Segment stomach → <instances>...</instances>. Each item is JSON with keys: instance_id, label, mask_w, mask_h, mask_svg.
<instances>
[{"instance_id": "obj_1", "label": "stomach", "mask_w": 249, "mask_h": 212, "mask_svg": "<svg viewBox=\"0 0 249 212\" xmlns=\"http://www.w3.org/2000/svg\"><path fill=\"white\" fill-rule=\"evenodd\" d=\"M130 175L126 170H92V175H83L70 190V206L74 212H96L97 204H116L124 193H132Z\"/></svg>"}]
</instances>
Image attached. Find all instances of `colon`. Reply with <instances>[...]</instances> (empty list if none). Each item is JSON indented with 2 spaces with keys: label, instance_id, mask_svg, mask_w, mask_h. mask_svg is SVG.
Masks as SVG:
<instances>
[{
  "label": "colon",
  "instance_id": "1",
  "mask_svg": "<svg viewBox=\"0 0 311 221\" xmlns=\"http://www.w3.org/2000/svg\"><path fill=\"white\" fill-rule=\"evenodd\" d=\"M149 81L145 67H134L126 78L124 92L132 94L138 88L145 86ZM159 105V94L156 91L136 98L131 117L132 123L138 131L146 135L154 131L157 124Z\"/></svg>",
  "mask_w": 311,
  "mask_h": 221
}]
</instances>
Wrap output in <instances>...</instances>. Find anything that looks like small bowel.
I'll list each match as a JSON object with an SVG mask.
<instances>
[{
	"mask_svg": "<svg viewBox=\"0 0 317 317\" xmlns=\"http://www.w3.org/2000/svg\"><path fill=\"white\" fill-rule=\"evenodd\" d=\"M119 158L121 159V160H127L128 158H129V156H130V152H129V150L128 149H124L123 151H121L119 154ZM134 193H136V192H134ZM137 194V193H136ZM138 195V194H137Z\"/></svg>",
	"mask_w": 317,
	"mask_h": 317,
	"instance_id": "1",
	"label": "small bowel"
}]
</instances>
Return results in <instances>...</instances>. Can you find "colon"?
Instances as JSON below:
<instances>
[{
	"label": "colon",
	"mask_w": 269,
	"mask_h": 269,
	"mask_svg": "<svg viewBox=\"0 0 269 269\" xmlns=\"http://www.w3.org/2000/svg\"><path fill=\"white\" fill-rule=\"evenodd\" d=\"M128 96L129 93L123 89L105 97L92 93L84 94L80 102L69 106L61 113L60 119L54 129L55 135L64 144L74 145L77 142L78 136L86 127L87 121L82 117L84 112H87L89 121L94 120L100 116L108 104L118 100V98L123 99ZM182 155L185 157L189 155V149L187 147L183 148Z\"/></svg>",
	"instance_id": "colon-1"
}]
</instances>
================================
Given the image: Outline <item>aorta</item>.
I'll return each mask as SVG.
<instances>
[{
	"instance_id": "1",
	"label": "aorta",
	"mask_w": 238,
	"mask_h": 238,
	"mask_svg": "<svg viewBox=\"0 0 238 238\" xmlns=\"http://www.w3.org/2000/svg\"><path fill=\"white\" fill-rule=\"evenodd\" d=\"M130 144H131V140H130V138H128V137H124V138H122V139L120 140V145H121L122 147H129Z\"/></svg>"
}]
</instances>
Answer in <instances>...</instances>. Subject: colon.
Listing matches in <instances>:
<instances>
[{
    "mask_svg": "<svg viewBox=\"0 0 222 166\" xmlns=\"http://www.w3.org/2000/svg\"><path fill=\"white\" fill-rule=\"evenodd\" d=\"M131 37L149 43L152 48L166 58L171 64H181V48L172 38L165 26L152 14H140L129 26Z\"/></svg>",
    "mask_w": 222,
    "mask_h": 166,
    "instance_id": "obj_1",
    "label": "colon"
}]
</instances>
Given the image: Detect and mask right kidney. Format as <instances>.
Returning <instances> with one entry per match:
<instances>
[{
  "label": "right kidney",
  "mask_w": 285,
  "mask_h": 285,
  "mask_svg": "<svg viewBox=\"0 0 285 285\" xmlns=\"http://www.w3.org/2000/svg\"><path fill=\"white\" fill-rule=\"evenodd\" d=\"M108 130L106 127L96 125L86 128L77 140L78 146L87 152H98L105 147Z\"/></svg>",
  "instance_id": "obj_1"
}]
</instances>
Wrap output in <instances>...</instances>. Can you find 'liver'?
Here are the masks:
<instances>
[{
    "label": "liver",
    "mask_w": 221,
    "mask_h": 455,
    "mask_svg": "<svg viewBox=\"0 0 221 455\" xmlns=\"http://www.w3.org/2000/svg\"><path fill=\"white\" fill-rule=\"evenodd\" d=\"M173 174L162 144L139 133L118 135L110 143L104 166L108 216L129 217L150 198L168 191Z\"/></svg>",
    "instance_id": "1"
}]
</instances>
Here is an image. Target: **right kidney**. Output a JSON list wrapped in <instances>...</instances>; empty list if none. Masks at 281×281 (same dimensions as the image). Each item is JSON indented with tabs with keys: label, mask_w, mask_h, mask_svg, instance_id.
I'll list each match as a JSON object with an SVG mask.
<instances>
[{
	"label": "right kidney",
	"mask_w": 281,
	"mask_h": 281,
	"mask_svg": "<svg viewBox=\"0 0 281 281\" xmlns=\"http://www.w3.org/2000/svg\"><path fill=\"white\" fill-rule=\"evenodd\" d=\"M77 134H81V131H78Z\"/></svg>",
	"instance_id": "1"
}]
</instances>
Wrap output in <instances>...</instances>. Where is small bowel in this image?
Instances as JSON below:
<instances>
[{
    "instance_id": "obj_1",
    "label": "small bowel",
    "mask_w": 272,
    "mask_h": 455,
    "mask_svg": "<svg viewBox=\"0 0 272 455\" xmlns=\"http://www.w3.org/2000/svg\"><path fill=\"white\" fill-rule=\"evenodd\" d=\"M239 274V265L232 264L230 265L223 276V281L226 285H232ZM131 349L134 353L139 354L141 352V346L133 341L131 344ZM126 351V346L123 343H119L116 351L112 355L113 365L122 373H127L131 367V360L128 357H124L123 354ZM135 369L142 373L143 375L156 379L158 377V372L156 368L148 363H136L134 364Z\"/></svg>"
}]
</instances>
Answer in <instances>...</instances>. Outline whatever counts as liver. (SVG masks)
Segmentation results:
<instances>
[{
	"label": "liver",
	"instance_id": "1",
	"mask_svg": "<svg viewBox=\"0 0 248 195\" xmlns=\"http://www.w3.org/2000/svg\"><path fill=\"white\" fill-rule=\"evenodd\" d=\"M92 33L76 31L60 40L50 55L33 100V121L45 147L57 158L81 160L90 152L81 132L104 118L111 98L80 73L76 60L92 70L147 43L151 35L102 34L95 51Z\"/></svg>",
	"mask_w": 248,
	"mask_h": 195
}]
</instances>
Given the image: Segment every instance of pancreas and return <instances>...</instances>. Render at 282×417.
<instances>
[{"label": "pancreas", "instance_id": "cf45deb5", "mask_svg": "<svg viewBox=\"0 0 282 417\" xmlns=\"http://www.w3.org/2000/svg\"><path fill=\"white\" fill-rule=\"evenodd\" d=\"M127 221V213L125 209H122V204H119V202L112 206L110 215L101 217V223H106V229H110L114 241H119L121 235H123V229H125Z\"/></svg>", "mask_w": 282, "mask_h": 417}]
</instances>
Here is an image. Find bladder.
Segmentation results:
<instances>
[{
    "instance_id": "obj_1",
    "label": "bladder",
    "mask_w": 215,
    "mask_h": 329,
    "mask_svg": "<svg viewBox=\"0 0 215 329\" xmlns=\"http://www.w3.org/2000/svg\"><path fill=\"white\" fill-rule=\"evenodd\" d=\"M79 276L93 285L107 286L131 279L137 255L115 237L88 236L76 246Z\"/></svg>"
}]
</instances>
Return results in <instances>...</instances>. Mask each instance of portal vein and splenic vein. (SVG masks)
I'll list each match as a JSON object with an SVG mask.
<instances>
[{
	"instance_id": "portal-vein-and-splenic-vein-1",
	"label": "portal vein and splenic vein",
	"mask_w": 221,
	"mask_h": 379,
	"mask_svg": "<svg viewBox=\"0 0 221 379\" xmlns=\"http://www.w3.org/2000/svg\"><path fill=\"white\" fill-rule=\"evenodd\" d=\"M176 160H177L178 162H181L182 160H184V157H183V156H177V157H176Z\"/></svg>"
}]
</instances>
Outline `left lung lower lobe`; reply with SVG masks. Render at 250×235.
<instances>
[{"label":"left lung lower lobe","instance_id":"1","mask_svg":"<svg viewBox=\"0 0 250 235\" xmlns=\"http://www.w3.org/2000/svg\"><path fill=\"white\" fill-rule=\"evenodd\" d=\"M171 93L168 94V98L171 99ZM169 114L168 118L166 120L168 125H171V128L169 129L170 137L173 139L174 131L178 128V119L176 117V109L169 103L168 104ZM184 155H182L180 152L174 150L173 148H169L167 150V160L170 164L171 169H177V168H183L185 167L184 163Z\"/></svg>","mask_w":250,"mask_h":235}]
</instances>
================================
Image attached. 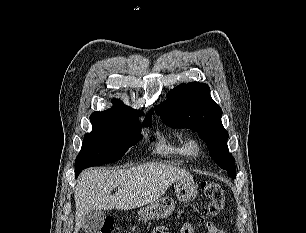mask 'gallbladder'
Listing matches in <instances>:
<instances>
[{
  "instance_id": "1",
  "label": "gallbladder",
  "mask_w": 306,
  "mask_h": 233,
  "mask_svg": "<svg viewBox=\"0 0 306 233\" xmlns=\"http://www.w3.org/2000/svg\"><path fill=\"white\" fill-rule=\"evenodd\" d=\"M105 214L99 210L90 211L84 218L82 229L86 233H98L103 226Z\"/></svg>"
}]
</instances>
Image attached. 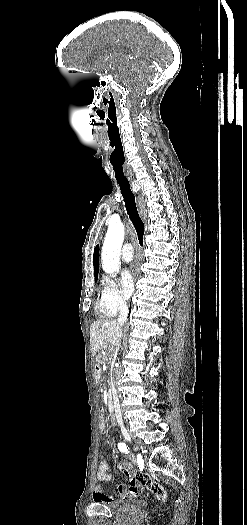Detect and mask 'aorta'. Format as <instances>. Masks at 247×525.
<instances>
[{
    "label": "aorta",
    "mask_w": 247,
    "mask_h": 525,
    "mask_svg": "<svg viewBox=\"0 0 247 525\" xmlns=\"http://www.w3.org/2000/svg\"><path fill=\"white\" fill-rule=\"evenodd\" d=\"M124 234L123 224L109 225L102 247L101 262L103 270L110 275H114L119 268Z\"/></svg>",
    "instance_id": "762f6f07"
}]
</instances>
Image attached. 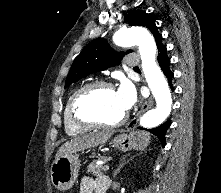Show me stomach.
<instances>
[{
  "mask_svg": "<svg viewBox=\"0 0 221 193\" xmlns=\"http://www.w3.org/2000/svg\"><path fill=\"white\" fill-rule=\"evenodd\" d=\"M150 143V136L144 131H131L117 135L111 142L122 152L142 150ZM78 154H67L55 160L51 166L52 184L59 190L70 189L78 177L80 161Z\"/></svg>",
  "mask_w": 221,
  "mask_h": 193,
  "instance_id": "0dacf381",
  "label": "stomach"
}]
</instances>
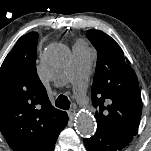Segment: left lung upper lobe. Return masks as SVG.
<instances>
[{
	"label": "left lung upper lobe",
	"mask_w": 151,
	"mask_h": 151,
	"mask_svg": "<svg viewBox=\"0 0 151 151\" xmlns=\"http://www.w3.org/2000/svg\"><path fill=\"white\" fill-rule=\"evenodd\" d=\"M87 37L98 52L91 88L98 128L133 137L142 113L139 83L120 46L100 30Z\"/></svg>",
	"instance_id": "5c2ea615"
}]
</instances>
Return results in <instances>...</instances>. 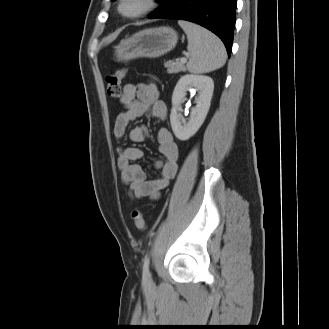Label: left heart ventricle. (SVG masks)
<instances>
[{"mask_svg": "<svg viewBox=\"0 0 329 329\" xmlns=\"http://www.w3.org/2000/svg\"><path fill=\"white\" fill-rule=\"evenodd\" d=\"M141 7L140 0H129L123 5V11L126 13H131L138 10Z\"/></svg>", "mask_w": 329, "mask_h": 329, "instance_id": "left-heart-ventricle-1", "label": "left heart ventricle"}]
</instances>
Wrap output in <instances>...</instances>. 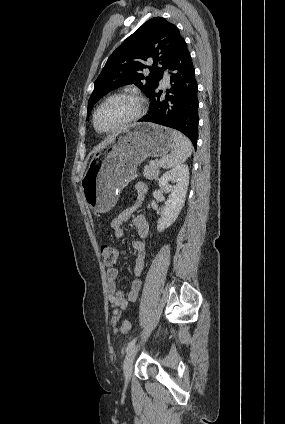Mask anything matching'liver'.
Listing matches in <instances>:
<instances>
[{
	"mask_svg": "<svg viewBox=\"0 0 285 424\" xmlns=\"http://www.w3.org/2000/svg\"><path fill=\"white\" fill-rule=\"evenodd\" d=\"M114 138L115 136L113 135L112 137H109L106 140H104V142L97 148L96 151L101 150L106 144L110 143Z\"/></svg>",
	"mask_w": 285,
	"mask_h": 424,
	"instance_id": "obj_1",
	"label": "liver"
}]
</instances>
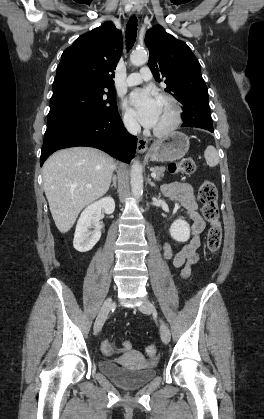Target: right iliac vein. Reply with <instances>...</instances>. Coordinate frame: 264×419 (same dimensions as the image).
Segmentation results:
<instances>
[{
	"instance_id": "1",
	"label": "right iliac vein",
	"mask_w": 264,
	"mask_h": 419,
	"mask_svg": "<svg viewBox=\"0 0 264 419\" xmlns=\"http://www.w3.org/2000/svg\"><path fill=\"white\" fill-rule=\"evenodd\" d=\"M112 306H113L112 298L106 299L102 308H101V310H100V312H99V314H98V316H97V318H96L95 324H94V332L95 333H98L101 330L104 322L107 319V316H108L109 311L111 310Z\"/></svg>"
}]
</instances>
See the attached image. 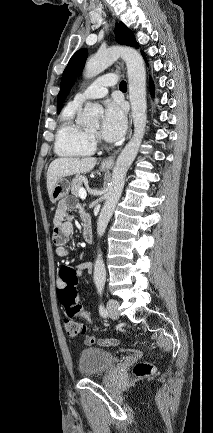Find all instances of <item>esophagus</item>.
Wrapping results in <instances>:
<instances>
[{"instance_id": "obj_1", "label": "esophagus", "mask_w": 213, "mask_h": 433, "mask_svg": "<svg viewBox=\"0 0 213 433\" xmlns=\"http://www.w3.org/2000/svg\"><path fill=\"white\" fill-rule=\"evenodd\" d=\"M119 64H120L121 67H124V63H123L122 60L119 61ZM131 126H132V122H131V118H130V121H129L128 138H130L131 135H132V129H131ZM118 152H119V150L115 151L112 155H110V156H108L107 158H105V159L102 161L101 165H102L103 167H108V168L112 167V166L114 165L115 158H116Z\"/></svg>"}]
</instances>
================================
**Exercise prompt**
Locate every line of the data above that contains the word "none". Copy each of those lines.

**Expected answer**
Image attached. Find all instances of `colon`. Reply with <instances>[...]</instances> (empty list if none). Each item is JSON indented with 2 spaces with keys: label, instance_id, mask_svg, mask_w, mask_h. mask_svg is SVG.
Here is an image. Target: **right kidney**. Output a JSON list wrapped in <instances>...</instances>; empty list if none. Masks at 281×281 (same dimensions as the image). Each item is JSON indented with tabs with keys: label, mask_w, mask_h, mask_svg, instance_id.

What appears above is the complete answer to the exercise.